begin Provided text

Source? Opposing this mess doesn't equal opposing doing anything. And in any case, if you think that merely holding government spending at current historically high levels is an "insanely far right position", then I suspect you probably think the insane right starts somewhere around Bill Clinton and carries on from there...

"Obama should have opened with a 1.3 or 1.5 trillion dollar package,"

He pretty much did, and he pretty much got it. Don't forget that as well as the $750bn stimulus package there's also been a $400bn "supplemental" spending bill, which puts the total figure into your ballpark (and boosts the total size of the package way out of Turkey's league and into the territory of Australia or Mexico and catching up fast on India).

"with almost no tax cuts."

Oh, come on. Nobody in the Obama administration is paying their taxes so it's only fair they cut everybody else a bit of slack. In any case, I would have thought it obvious that in a time of increasing unemployment anything that cuts the cost to employers of retaining staff should be welcomed, but apparently not.

Still, look on the bright side - while the incompetent media are allowing the Republicans to dominate the debate at least it means they're not reporting the way the Obama administration is going about repairing relations with the rest of the world following the damage caused by the Bush years -

http://www.thedailyshow.com/video/index.jhtml?videoId=220289&title=brown-in-the-usa

(Incidentally, and I don't know if this aspect has been reported in the American press, but Obama's gift to Brown was especially classy in that Brown is blind in one eye and his sight in the other is reportedly failing. I doubt he is able to do much relaxing with DVDs. As one commentator put it, this sort of thing doesn't happen accidentally - you have to actively work at being this offensive.)

Scott said...

Bush was a moderate.

HAaaaaaaaaaaaaaaaaaaaaaaaa ha ha hahahaha!

lol.

And of course Obama is an extremist. What do you expect after 8 years of extremist rule? The reaction to an extremist is not a moderate.

Anonymous said...

random wrote:

"In a healthy society, the media should stick to reporting the debate, not take a position on which side is right or wrong, and then prevent us from hearing the 'wrong' side."

I agree, but only when there is a legitimate debate. There are times when one side of the debate simply has the facts wrong. The media should step in and say: these claims are factually incorrect.

end Provided text

Given problem A - In the comment thread, what is the dollar figure given for the "supplemental" spending bill?
Given problem B - Please reproduce the part of the comment thread that begins at the words "HAaaaaaaaaaaaaaaaaaaaaaaaa ha ha" and stops after the words "are factually incorrect.".

begin Records supplied

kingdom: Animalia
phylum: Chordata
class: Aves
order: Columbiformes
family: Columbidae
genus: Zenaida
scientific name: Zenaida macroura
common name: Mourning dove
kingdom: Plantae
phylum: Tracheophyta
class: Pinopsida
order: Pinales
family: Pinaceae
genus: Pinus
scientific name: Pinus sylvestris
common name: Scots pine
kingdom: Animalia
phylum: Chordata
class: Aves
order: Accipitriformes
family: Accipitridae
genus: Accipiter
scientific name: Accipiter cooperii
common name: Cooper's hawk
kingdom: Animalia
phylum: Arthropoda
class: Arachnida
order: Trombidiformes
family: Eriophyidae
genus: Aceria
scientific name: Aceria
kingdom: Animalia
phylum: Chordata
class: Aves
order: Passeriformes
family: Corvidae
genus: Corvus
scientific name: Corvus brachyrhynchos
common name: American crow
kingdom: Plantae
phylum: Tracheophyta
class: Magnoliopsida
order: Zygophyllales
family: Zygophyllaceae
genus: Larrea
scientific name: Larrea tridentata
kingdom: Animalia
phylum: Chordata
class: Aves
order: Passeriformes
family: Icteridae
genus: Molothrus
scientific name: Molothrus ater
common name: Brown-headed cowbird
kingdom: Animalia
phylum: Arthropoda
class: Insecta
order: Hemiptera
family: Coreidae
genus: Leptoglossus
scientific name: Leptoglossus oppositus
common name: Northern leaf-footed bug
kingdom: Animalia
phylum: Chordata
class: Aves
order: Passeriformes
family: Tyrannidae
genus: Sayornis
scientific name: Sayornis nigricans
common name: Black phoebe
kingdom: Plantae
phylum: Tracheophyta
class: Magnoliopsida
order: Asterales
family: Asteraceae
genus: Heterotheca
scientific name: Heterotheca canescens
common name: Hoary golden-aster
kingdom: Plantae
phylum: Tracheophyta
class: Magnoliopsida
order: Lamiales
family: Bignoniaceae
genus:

end Records supplied

Response A - $400bn

Response B -
HAaaaaaaaaaaaaaaaaaaaaaaaa ha ha hahahaha!

lol.

And of course Obama is an extremist. What do you expect after 8 years of extremist rule? The reaction to an extremist is not a moderate.

Anonymous said...

random wrote:

"In a healthy society, the media should stick to reporting the debate, not take a position on which side is right or wrong, and then prevent us from hearing the 'wrong' side."

I agree, but only when there is a legitimate debate. There are times when one side of the debate simply has the facts wrong. The media should step in and say: these claims are factually incorrect.